## Extrait fourni
========

Deux ouvrages que l’on peut sans trop se risquer aujourd’hui, avec le recul des quelques années suivant leur parution, qualifier de visionnaires, tant ils anticipent avec force et lucidité les nouveaux clivages qui émergent dans les sociétés contemporaines, particulièrement en France, bien que ceux-ci ne soient pas encore complètement reconnus.
Dans Les petits Blancs, paru en 2013 (on ne saurait trop insister sur le caractère avant-gardiste que souligne cette date de publication), Aymeric Patricot, déjà à l’époque auteur de plusieurs romans sur des thèmes difficiles et parfois transgressifs, s’intéresse à la situation concrète, comme aux sentiments mêlés, parfois conflictuels, d’une figure émergente du paysage anthropologique français, longtemps ignorée, parfois niée, dont il entend prendre par cet ouvrage la mesure de l’existence : celle du petit Blanc, forme spécifiquement française de ce que les États-Unis connaissent par la figure du white trash, ou plus précisément de l’incarnation dans le champ social contrasté des sociétés multiculturelles d’une forme de misère spécifiquement blanche.
Patricot donne du petit Blanc, sans jamais l’essentialiser, une définition précise, celle d’un « Blanc pauvre prenant conscience de sa couleur dans un contexte de métissage et se découvrant aussi misérable que les minorités tenues pour être, a priori, moins bien traitées que lui ».
Loin être un essai de sociologie froide et distanciée, sans se donner le masque de la sécheresse scientifique, l’auteur explore rigoureusement, avec une profondeur de vue toute littéraire, ce phénomène qui constitue encore le point aveugle des sciences sociales, et le fait avec le courage remarquable de se confronter aux tabous.
À travers les témoignages croisés de plusieurs types de petits Blancs, hommes et femmes, Blanc de gauche, Blanc de droite, Blanc indifférent à son propre sort, Blanc cabossé de la classe ouvrière, petit bourgeois blanc de province civilisé au vernis culturel fragile, Blanche célibataire attirée par les Noirs et les Arabes, Blanc épuisé du sous-prolétariat, Blanc précaire inquiet pour l’avenir de son pays, angoissé à l’idée d’être un jour mis en minorité, Blanc résigné ou encore Blanc en colère, l’auteur rend compte du phénomène dans toute sa diversité et sa complexité, tout en alternant avec des pages d’analyses mêlant subtilement empathie et cérébralité.
Cette construction originale confère à l’ouvrage une grande singularité, et s’inspire selon les mots de l’auteur « d’une certaine tradition française du petit livre d’opinion mêlé de témoignage et de réflexion tel que Sartre, Gide et Césaire l’ont pratiqué », pour rendre compte de façon multidimensionnelle, comme seul le permet la littérature, des affects troubles et des désirs contrariés de ce qui apparaît au fil des pages comme l’embryon d’une communauté en devenir.

========

## Les données
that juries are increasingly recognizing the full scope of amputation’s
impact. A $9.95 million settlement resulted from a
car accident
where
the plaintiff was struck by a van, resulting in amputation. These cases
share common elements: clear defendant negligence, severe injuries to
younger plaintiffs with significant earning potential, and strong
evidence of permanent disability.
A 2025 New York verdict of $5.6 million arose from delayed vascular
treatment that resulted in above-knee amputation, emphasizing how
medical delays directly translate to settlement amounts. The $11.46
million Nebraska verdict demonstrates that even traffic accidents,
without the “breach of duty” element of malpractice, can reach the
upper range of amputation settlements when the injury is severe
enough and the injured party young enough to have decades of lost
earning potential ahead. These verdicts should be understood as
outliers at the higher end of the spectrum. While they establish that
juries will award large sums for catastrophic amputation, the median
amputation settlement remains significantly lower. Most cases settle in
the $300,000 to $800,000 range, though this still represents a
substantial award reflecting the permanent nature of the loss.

========

## Exercices à résoudre
[1] D'après l'extrait, en quelle année l'ouvrage Les petits Blancs a-t-il paru ?
[2] Dans l'extrait, remplacez « visionnaires » par « prophétiques » et recopiez le passage compris entre « Deux ouvrages que » et « encore complètement reconnus. », bornes incluses.

## Corrigé des exercices
[1] En 2013.

[2]
Deux ouvrages que l’on peut sans trop se risquer aujourd’hui, avec le recul des quelques années suivant leur parution, qualifier de prophétiques, tant ils anticipent avec force et lucidité les nouveaux clivages qui émergent dans les sociétés contemporaines, particulièrement en France, bien que ceux-ci ne soient pas encore complètement reconnus.